Subjects

An Indian Analysis of Aesthetics: The Dance, the Dancer and the Spectator

Madhavi Puranam, Abhinav Publications, 2015, 232 p, ISBN : 8170175550, $50.00 (Includes free airmail shipping)

An Indian Analysis of Aesthetics: The Dance, the Dancer and the Spectator

Indian Dance and Music in the traditional classical format are ingrained in the psyche of every Indian as 'divine'. The existence of beauty, its universal nature and portrayal in the arts is a subject that has received much attention. What is it that makes a dance beautiful and what is the mechanism of reacting to dance in a spectator? Where does the onus for relishing aesthetic pleasure lie and how does it come about? These are the questions whose answers remain elusive. Some of the best known critical-aesthetic thoughts and theories right from the ancient Greco-Roman philosophers such as Socrates, Plato, Aristotle, Cicero, Longinus, and Augustine, ancient Indian aestheticians like Bharata, Anandavardhana and Abhinavagupta to the much later Japanese aesthetician Zeami, and the later European theorists like Kant and Brecht, all lead to an element of the metaphysical in art. Chatura Damodara's Sangita Darpanam, a 17th century treatise on music and dance, indicates the presence of a rarefied instrument in humans that naturally perceives the essence of music and dance.

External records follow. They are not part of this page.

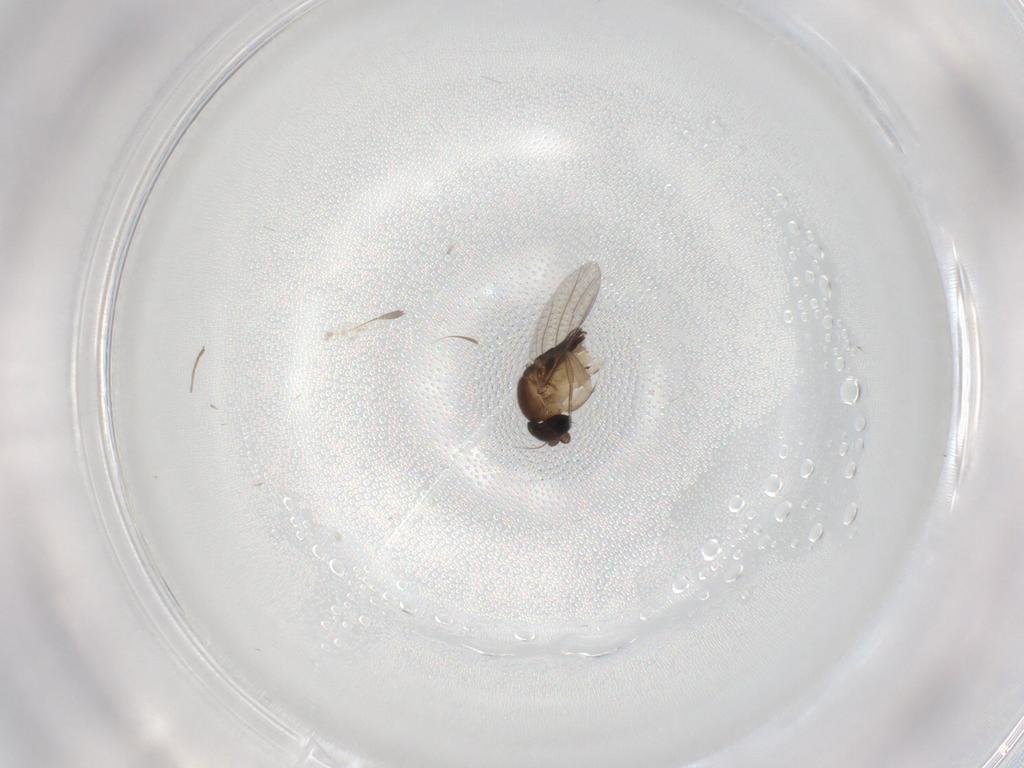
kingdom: Animalia
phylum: Arthropoda
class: Insecta
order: Diptera
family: Phoridae
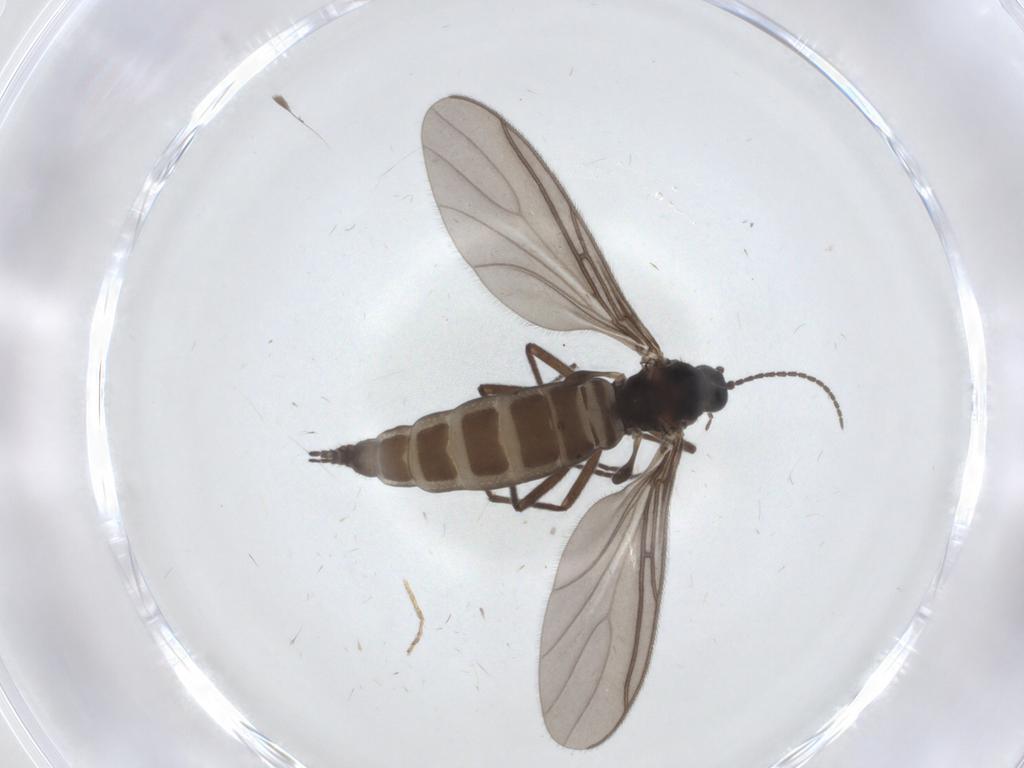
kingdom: Animalia
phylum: Arthropoda
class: Insecta
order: Diptera
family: Sciaridae
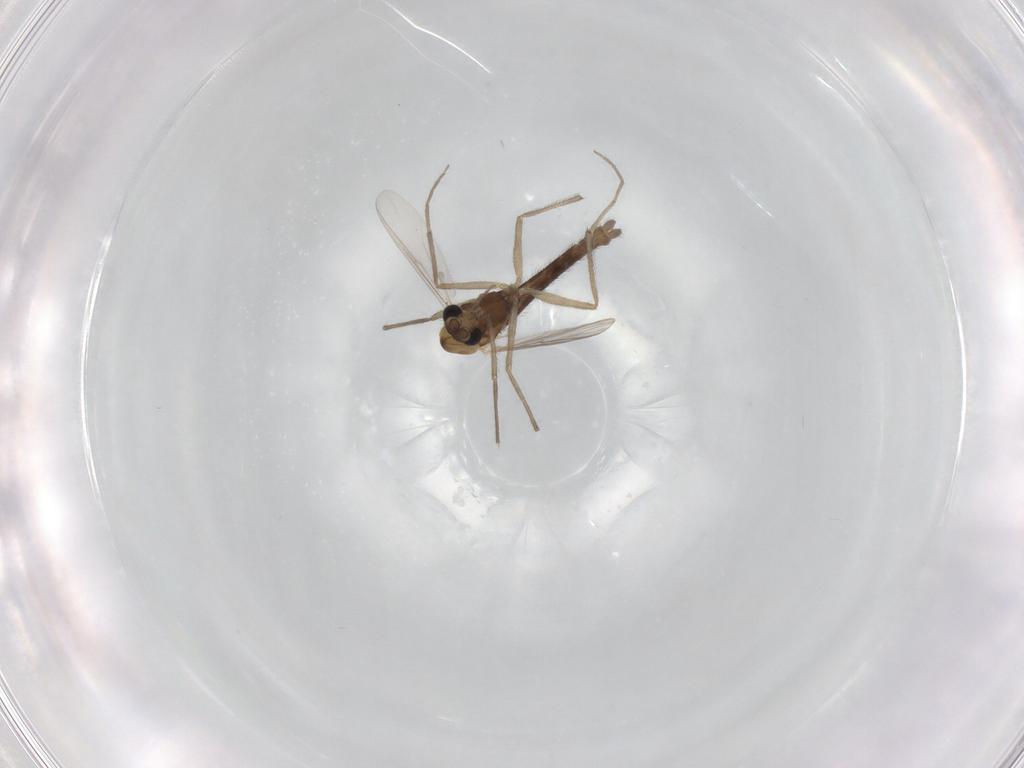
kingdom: Animalia
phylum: Arthropoda
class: Insecta
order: Diptera
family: Chironomidae
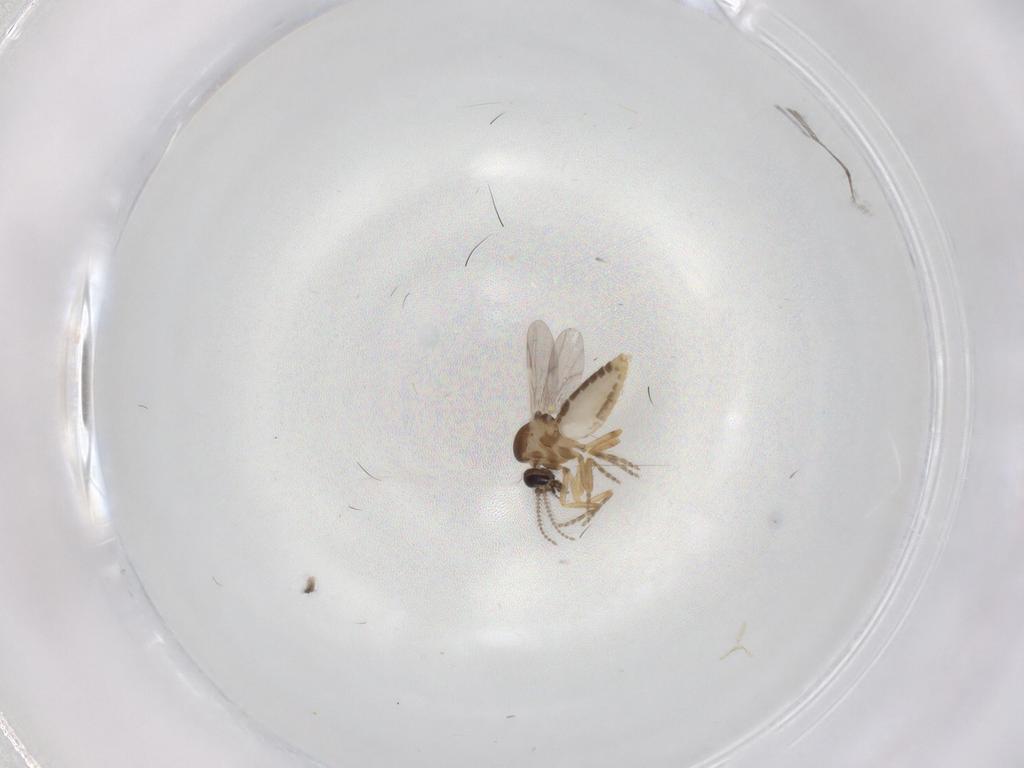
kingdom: Animalia
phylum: Arthropoda
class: Insecta
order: Diptera
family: Ceratopogonidae
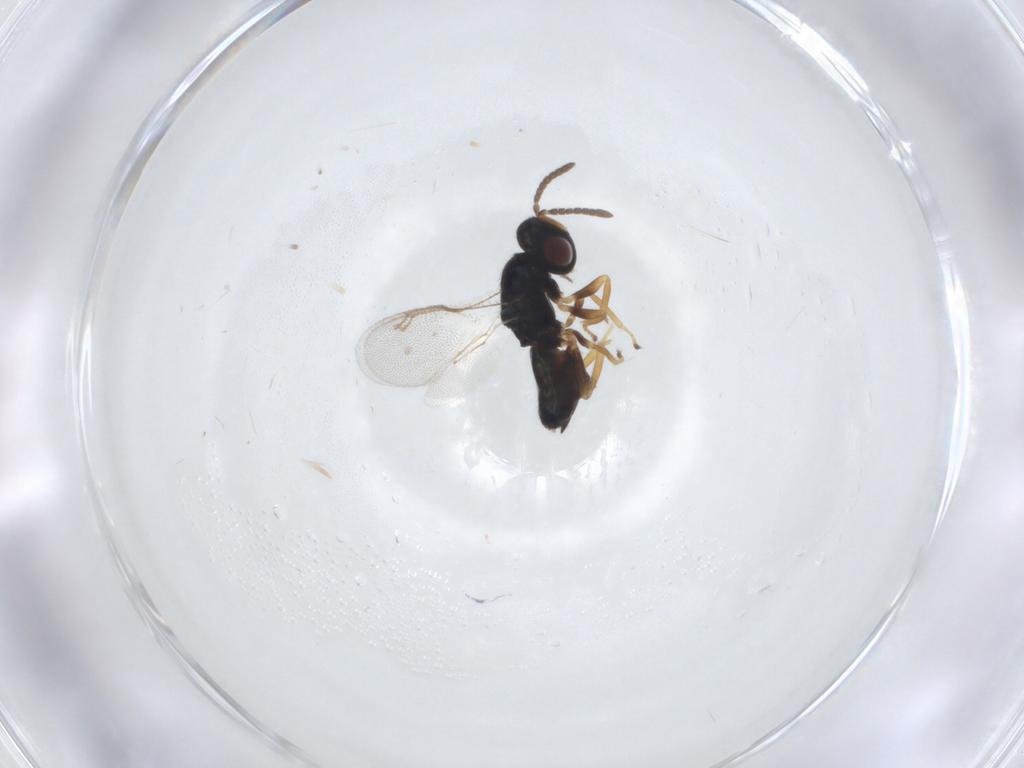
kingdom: Animalia
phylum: Arthropoda
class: Insecta
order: Hymenoptera
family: Pteromalidae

Sahaja Yoga, a form of meditation propounded by Dr. Nirmala Srivastava, known to her followers as Shri Mataji Nirmala Devi, has a vast body of research in medicine on the apparatus similar to the one described in the Sarira Viveka in the Sangita Darpanam. Sarira Viveka offers the tremendous possibility of it being subjected to scientific research in the context of dance and music which could lead it to be accessed and utilized by the practitioners and spectators of dance and music. This book proposes that the most highly encoded art can be perceived and appreciated by the most ordinary of viewers through an innate mechanism that all humans are equipped with. It also offers a glimpse of the nuances of Indian traditional dance forms in terms of their form, technique, repertoire, and content that contribute significantly to the experience of the sublime by the spectator. This book will be of absorbing interest to the practitioners, spectators, academics and aestheticians of dance and music all over the world.